START SUPPLIED DATA
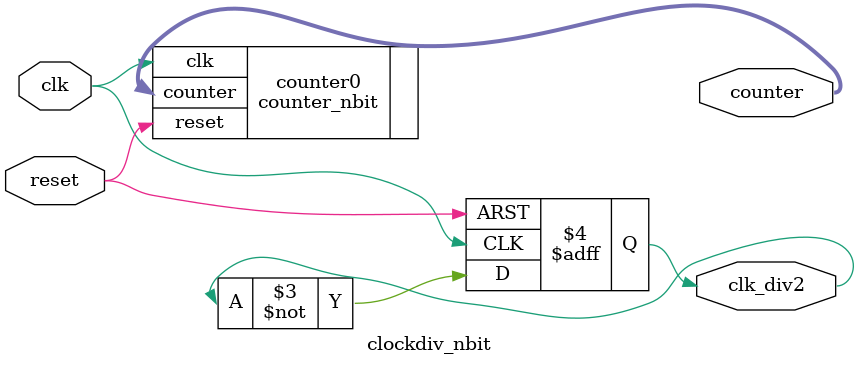
<source format=v>
module clockdiv_nbit #(parameter cnt_width = 3)(clk, reset, clk_div2, counter);

input clk, reset;
output reg clk_div2;
output  [cnt_width:0] counter;


always @(posedge clk or negedge reset) begin

    if(!reset)
        clk_div2 <= 0;
    else
        clk_div2 = ~clk_div2;
    
end

counter_nbit #(.cnt_width(cnt_width)) counter0(.clk(clk), .reset(reset), .counter(counter));

    
endmodule
</source>
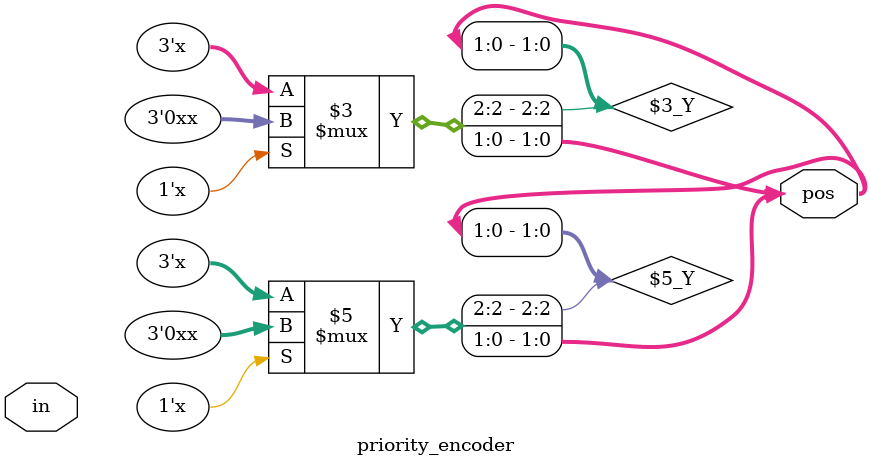
<source format=v>
module priority_encoder( 
input [2:0] in,
output reg [1:0] pos ); 
// When sel=1, assign b to out
assign pos[1:0] = sel[1:0] ? b[1:0] : b[2:0];
// When sel=0, assign b to out
assign pos[1:0] = sel[0] ? b[1:0] : b[2:0];
endmodule

</source>
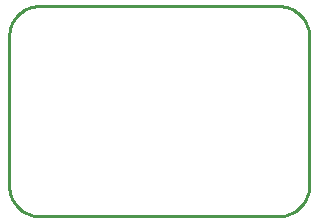
<source format=gbr>
G04 EAGLE Gerber RS-274X export*
G75*
%MOMM*%
%FSLAX34Y34*%
%LPD*%
%IN*%
%IPPOS*%
%AMOC8*
5,1,8,0,0,1.08239X$1,22.5*%
G01*
%ADD10C,0.254000*%


D10*
X-60960Y-120015D02*
X-60863Y-122229D01*
X-60574Y-124426D01*
X-60095Y-126589D01*
X-59428Y-128702D01*
X-58580Y-130750D01*
X-57557Y-132715D01*
X-56366Y-134584D01*
X-55018Y-136342D01*
X-53521Y-137976D01*
X-51887Y-139473D01*
X-50129Y-140821D01*
X-48260Y-142012D01*
X-46295Y-143035D01*
X-44247Y-143883D01*
X-42134Y-144550D01*
X-39971Y-145029D01*
X-37774Y-145318D01*
X-35560Y-145415D01*
X167640Y-145415D01*
X169854Y-145318D01*
X172051Y-145029D01*
X174214Y-144550D01*
X176327Y-143883D01*
X178375Y-143035D01*
X180340Y-142012D01*
X182209Y-140821D01*
X183967Y-139473D01*
X185601Y-137976D01*
X187098Y-136342D01*
X188446Y-134584D01*
X189637Y-132715D01*
X190660Y-130750D01*
X191508Y-128702D01*
X192175Y-126589D01*
X192654Y-124426D01*
X192943Y-122229D01*
X193040Y-120015D01*
X193040Y6985D01*
X192943Y9199D01*
X192654Y11396D01*
X192175Y13559D01*
X191508Y15672D01*
X190660Y17720D01*
X189637Y19685D01*
X188446Y21554D01*
X187098Y23312D01*
X185601Y24946D01*
X183967Y26443D01*
X182209Y27791D01*
X180340Y28982D01*
X178375Y30005D01*
X176327Y30853D01*
X174214Y31520D01*
X172051Y31999D01*
X169854Y32288D01*
X167640Y32385D01*
X-35560Y32385D01*
X-37774Y32288D01*
X-39971Y31999D01*
X-42134Y31520D01*
X-44247Y30853D01*
X-46295Y30005D01*
X-48260Y28982D01*
X-50129Y27791D01*
X-51887Y26443D01*
X-53521Y24946D01*
X-55018Y23312D01*
X-56366Y21554D01*
X-57557Y19685D01*
X-58580Y17720D01*
X-59428Y15672D01*
X-60095Y13559D01*
X-60574Y11396D01*
X-60863Y9199D01*
X-60960Y6985D01*
X-60960Y-120015D01*
M02*

</source>
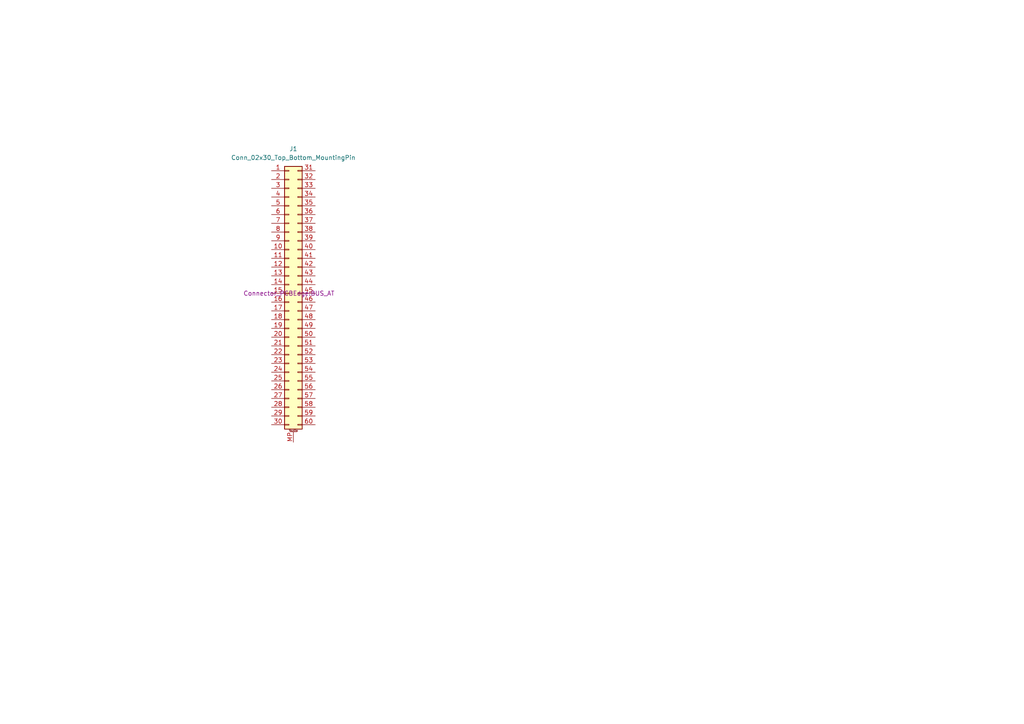
<source format=kicad_sch>
(kicad_sch
	(version 20231120)
	(generator "eeschema")
	(generator_version "8.0")
	(uuid "04346316-00ca-4269-be6f-5812b6a85ae3")
	(paper "A4")
	
	(symbol
		(lib_id "Connector_Generic_MountingPin:Conn_02x30_Top_Bottom_MountingPin")
		(at 83.82 85.09 0)
		(unit 1)
		(exclude_from_sim no)
		(in_bom yes)
		(on_board yes)
		(dnp no)
		(fields_autoplaced yes)
		(uuid "55aa4664-c283-4833-abee-994aa1aa1de3")
		(property "Reference" "J1"
			(at 85.09 43.18 0)
			(effects
				(font
					(size 1.27 1.27)
				)
			)
		)
		(property "Value" "Conn_02x30_Top_Bottom_MountingPin"
			(at 85.09 45.72 0)
			(effects
				(font
					(size 1.27 1.27)
				)
			)
		)
		(property "Footprint" "Connector_PCBEdge:BUS_AT"
			(at 83.82 85.09 0)
			(effects
				(font
					(size 1.27 1.27)
				)
			)
		)
		(property "Datasheet" "~"
			(at 83.82 85.09 0)
			(effects
				(font
					(size 1.27 1.27)
				)
				(hide yes)
			)
		)
		(property "Description" "Generic connectable mounting pin connector, double row, 02x30, top/bottom pin numbering scheme (row 1: 1...pins_per_row, row2: pins_per_row+1 ... num_pins), script generated (kicad-library-utils/schlib/autogen/connector/)"
			(at 83.82 85.09 0)
			(effects
				(font
					(size 1.27 1.27)
				)
				(hide yes)
			)
		)
		(pin "54"
			(uuid "51354fe5-39a4-4bae-bdfa-7d9365f8eba0")
		)
		(pin "56"
			(uuid "34222e19-773a-4231-beef-5a2d24d28603")
		)
		(pin "52"
			(uuid "04d5ca36-85d3-4230-a9b0-9d70648f6f01")
		)
		(pin "55"
			(uuid "5cd426e4-c913-4d64-9501-8391c51a5840")
		)
		(pin "53"
			(uuid "9782240d-27a6-4c50-806d-1e3d73c16930")
		)
		(pin "57"
			(uuid "7621eb24-8dde-40df-a033-f564e1889c6f")
		)
		(pin "3"
			(uuid "fdfc7d9f-e05e-42e1-a8de-59d4ddb22881")
		)
		(pin "20"
			(uuid "09d14015-5520-4b7f-ba65-e528f0901b42")
		)
		(pin "29"
			(uuid "715dc3bd-9fbd-4b81-8eaa-3c9bfbe92a74")
		)
		(pin "21"
			(uuid "86e30640-7785-47fd-8a55-ab346b6ca394")
		)
		(pin "22"
			(uuid "717a0982-5c68-4bc8-94e1-23703fd8f45e")
		)
		(pin "7"
			(uuid "d7f0e806-4852-4640-8b20-f34c2374a87f")
		)
		(pin "5"
			(uuid "df7a1438-9c0c-42b9-8799-5e35fc5e50a0")
		)
		(pin "6"
			(uuid "f603dfef-58b8-44e9-9262-d7a5cb78d642")
		)
		(pin "48"
			(uuid "519a8617-046d-46e2-a47a-8d541e804b0d")
		)
		(pin "59"
			(uuid "d9cc7f30-4d36-4750-ae63-3c120cd98fb1")
		)
		(pin "58"
			(uuid "53547f52-e537-4f30-b88d-66bbbf850e38")
		)
		(pin "15"
			(uuid "dcdee30d-3848-492d-b485-4e9f0b551203")
		)
		(pin "12"
			(uuid "b8895c00-8a60-4b87-a5ed-46eb10d9f94f")
		)
		(pin "41"
			(uuid "4bf204da-209d-46fa-aca9-169283015ac1")
		)
		(pin "31"
			(uuid "db25b6a4-a218-4fbc-9f0c-4b6196df30cf")
		)
		(pin "18"
			(uuid "0d787019-e230-4679-9fec-627c44f79059")
		)
		(pin "1"
			(uuid "0ed16704-e83d-4d37-97b4-02e003cc9fcb")
		)
		(pin "2"
			(uuid "0c567ac2-a238-435b-96de-68dd0c4a7b6c")
		)
		(pin "38"
			(uuid "af5d663b-ae18-4bd3-8345-5f0ecb01c733")
		)
		(pin "24"
			(uuid "ae973273-27b8-4211-8dc7-fc12fd3bfcd9")
		)
		(pin "35"
			(uuid "866ab0ed-84c0-4ed6-a189-1fbdccbc826d")
		)
		(pin "45"
			(uuid "a103010d-acbc-4d92-9f36-970e12292c68")
		)
		(pin "4"
			(uuid "cda903d0-0400-4ab2-a1db-704454301e63")
		)
		(pin "46"
			(uuid "4150c65f-5029-4231-be59-572df378a516")
		)
		(pin "43"
			(uuid "6f1a48f9-ea4f-4338-b1d7-100858255515")
		)
		(pin "49"
			(uuid "fcc351a4-9b0e-4bd1-a94f-358de7781c5d")
		)
		(pin "17"
			(uuid "63a66a6b-cfcf-4ee0-b33e-4b9683d86026")
		)
		(pin "37"
			(uuid "37d2a28b-6288-4821-9059-751d0cfbf69c")
		)
		(pin "51"
			(uuid "eb81747a-914d-4e20-8759-4f831f001a28")
		)
		(pin "16"
			(uuid "12756336-0047-4884-9b17-ce6f3e16866f")
		)
		(pin "19"
			(uuid "ecfd7db2-d550-4358-8780-95040a22353f")
		)
		(pin "27"
			(uuid "7f1d9b94-1118-4704-8ae7-e9271983c782")
		)
		(pin "60"
			(uuid "fef860bd-b8b5-4587-9e46-1061a3d7e1bb")
		)
		(pin "23"
			(uuid "05eb42d0-e090-4743-a29e-4e62d6e690f1")
		)
		(pin "30"
			(uuid "6dc0b74a-abf5-471a-bda0-457f1c25021b")
		)
		(pin "32"
			(uuid "4c31b562-b71c-4a91-8dcc-4c546aa6d6e1")
		)
		(pin "34"
			(uuid "d50e9ac9-4681-48ef-aa6a-fb8cc7011d59")
		)
		(pin "14"
			(uuid "26c2eb54-07f8-4f26-ba44-6f4595778fb7")
		)
		(pin "25"
			(uuid "caec0e9c-da25-4bc6-a603-3ef8d6cc851a")
		)
		(pin "50"
			(uuid "43936121-13b2-4eef-972d-5304e72bab50")
		)
		(pin "9"
			(uuid "c6c43041-700b-47b8-af95-fe1d481b14cf")
		)
		(pin "42"
			(uuid "5c911507-a5b8-46fe-a16a-3bfe7ff6cf4d")
		)
		(pin "11"
			(uuid "503ba6e1-1541-4e7b-be91-20085cb5f665")
		)
		(pin "13"
			(uuid "fc4dba4e-3f9b-4547-97ad-783317644563")
		)
		(pin "33"
			(uuid "66eac64c-7678-4a81-8426-18eb7e8eb400")
		)
		(pin "39"
			(uuid "516faea7-1177-4d68-bb9e-9f60b42568ed")
		)
		(pin "28"
			(uuid "03732a7d-945e-4f0f-9dfd-485bfef22302")
		)
		(pin "40"
			(uuid "67fe826a-8d6d-4028-aa59-f911bc268539")
		)
		(pin "44"
			(uuid "e2e7e43a-5f1b-44bf-93f7-05c841c2db6b")
		)
		(pin "MP"
			(uuid "e0f5603e-5585-4c04-9212-24a923b02372")
		)
		(pin "10"
			(uuid "e4e6ecc2-f965-4433-b540-a628d6a647ca")
		)
		(pin "36"
			(uuid "36c782f8-4e81-438e-80e5-32a753ae7cf0")
		)
		(pin "47"
			(uuid "99b48d89-a080-49f7-a068-51d928f1c748")
		)
		(pin "26"
			(uuid "ade81748-c13b-47db-a24f-cd0fcd5c013a")
		)
		(pin "8"
			(uuid "bc45253a-191f-45d8-8599-45269894e8fb")
		)
		(instances
			(project ""
				(path "/04346316-00ca-4269-be6f-5812b6a85ae3"
					(reference "J1")
					(unit 1)
				)
			)
		)
	)
	(sheet_instances
		(path "/"
			(page "1")
		)
	)
)

</source>
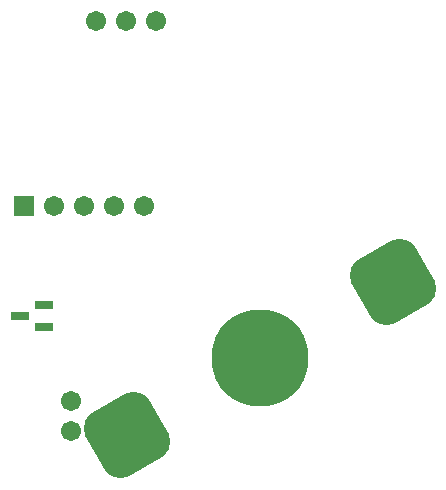
<source format=gbs>
%FSLAX44Y44*%
%MOMM*%
G71*
G01*
G75*
G04 Layer_Color=16711935*
%ADD10C,1.5000*%
%ADD11R,0.8000X0.9000*%
%ADD12R,0.9000X0.8000*%
%ADD13R,1.0500X0.2500*%
%ADD14R,0.2500X1.0500*%
%ADD15R,2.5000X2.5000*%
%ADD16R,1.5000X1.3000*%
%ADD17R,0.8000X1.1000*%
%ADD18R,1.1000X0.8000*%
G04:AMPARAMS|DCode=19|XSize=2.5mm|YSize=2mm|CornerRadius=0.5mm|HoleSize=0mm|Usage=FLASHONLY|Rotation=0.000|XOffset=0mm|YOffset=0mm|HoleType=Round|Shape=RoundedRectangle|*
%AMROUNDEDRECTD19*
21,1,2.5000,1.0000,0,0,0.0*
21,1,1.5000,2.0000,0,0,0.0*
1,1,1.0000,0.7500,-0.5000*
1,1,1.0000,-0.7500,-0.5000*
1,1,1.0000,-0.7500,0.5000*
1,1,1.0000,0.7500,0.5000*
%
%ADD19ROUNDEDRECTD19*%
%ADD20R,2.0000X1.4000*%
%ADD21O,0.3000X2.1000*%
%ADD22O,2.1000X0.3000*%
%ADD23C,0.5000*%
%ADD24C,0.2000*%
%ADD25C,0.7500*%
%ADD26C,0.3000*%
%ADD27C,0.4000*%
%ADD28C,1.5000*%
%ADD29R,1.5000X1.5000*%
%ADD30C,0.8000*%
%ADD31R,1.3000X0.6000*%
%ADD32C,8.0000*%
G04:AMPARAMS|DCode=33|XSize=6mm|YSize=6mm|CornerRadius=1.5mm|HoleSize=0mm|Usage=FLASHONLY|Rotation=300.000|XOffset=0mm|YOffset=0mm|HoleType=Round|Shape=RoundedRectangle|*
%AMROUNDEDRECTD33*
21,1,6.0000,3.0000,0,0,300.0*
21,1,3.0000,6.0000,0,0,300.0*
1,1,3.0000,-0.5490,-2.0490*
1,1,3.0000,-2.0490,0.5490*
1,1,3.0000,0.5490,2.0490*
1,1,3.0000,2.0490,-0.5490*
%
%ADD33ROUNDEDRECTD33*%
%ADD34R,1.0032X1.1032*%
%ADD35R,1.1032X1.0032*%
%ADD36R,1.2532X0.4532*%
%ADD37R,0.4532X1.2532*%
%ADD38R,2.7032X2.7032*%
%ADD39R,1.7032X1.5032*%
%ADD40R,1.0032X1.3032*%
%ADD41R,1.3032X1.0032*%
G04:AMPARAMS|DCode=42|XSize=2.7032mm|YSize=2.2032mm|CornerRadius=0.6016mm|HoleSize=0mm|Usage=FLASHONLY|Rotation=0.000|XOffset=0mm|YOffset=0mm|HoleType=Round|Shape=RoundedRectangle|*
%AMROUNDEDRECTD42*
21,1,2.7032,1.0000,0,0,0.0*
21,1,1.5000,2.2032,0,0,0.0*
1,1,1.2032,0.7500,-0.5000*
1,1,1.2032,-0.7500,-0.5000*
1,1,1.2032,-0.7500,0.5000*
1,1,1.2032,0.7500,0.5000*
%
%ADD42ROUNDEDRECTD42*%
%ADD43R,2.2032X1.6032*%
%ADD44O,0.5032X2.3032*%
%ADD45O,2.3032X0.5032*%
%ADD46C,1.7032*%
%ADD47R,1.7032X1.7032*%
%ADD48C,1.0032*%
%ADD49R,1.5032X0.8032*%
%ADD50C,8.2032*%
G04:AMPARAMS|DCode=51|XSize=6.2032mm|YSize=6.2032mm|CornerRadius=1.6016mm|HoleSize=0mm|Usage=FLASHONLY|Rotation=300.000|XOffset=0mm|YOffset=0mm|HoleType=Round|Shape=RoundedRectangle|*
%AMROUNDEDRECTD51*
21,1,6.2032,3.0000,0,0,300.0*
21,1,3.0000,6.2032,0,0,300.0*
1,1,3.2032,-0.5490,-2.0490*
1,1,3.2032,-2.0490,0.5490*
1,1,3.2032,0.5490,2.0490*
1,1,3.2032,2.0490,-0.5490*
%
%ADD51ROUNDEDRECTD51*%
D46*
X868000Y843600D02*
D03*
Y869000D02*
D03*
X914600Y1190600D02*
D03*
X940000D02*
D03*
X889200D02*
D03*
X853400Y1034000D02*
D03*
X878800D02*
D03*
X904200D02*
D03*
X929600D02*
D03*
D47*
X828000D02*
D03*
D48*
X890000Y849000D02*
D03*
X933000D02*
D03*
X1131000Y964000D02*
D03*
D49*
X824500Y941000D02*
D03*
X845500Y931500D02*
D03*
Y950500D02*
D03*
D50*
X1028000Y905000D02*
D03*
D51*
X1140583Y970000D02*
D03*
X915417Y840000D02*
D03*
M02*

</source>
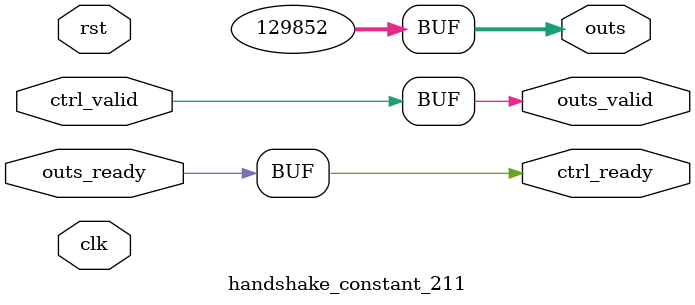
<source format=v>
`timescale 1ns / 1ps
module handshake_constant_211 #(
  parameter DATA_WIDTH = 32  // Default set to 32 bits
) (
  input                       clk,
  input                       rst,
  // Input Channel
  input                       ctrl_valid,
  output                      ctrl_ready,
  // Output Channel
  output [DATA_WIDTH - 1 : 0] outs,
  output                      outs_valid,
  input                       outs_ready
);
  assign outs       = 17'b11111101100111100;
  assign outs_valid = ctrl_valid;
  assign ctrl_ready = outs_ready;

endmodule

</source>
END SUPPLIED DATA
ABOUT THIS EXERCISE -
Starting at the first line of the material, output exactly the lines up to and including the one with "<source format=gbr>". Do not include the pictures.

WRITTEN SOLUTION -
<source format=v>
module clockdiv_nbit #(parameter cnt_width = 3)(clk, reset, clk_div2, counter);

input clk, reset;
output reg clk_div2;
output  [cnt_width:0] counter;


always @(posedge clk or negedge reset) begin

    if(!reset)
        clk_div2 <= 0;
    else
        clk_div2 = ~clk_div2;
    
end

counter_nbit #(.cnt_width(cnt_width)) counter0(.clk(clk), .reset(reset), .counter(counter));

    
endmodule
</source>
<source format=v>
module priority_encoder( 
input [2:0] in,
output reg [1:0] pos ); 
// When sel=1, assign b to out
assign pos[1:0] = sel[1:0] ? b[1:0] : b[2:0];
// When sel=0, assign b to out
assign pos[1:0] = sel[0] ? b[1:0] : b[2:0];
endmodule

</source>
<source format=gbr>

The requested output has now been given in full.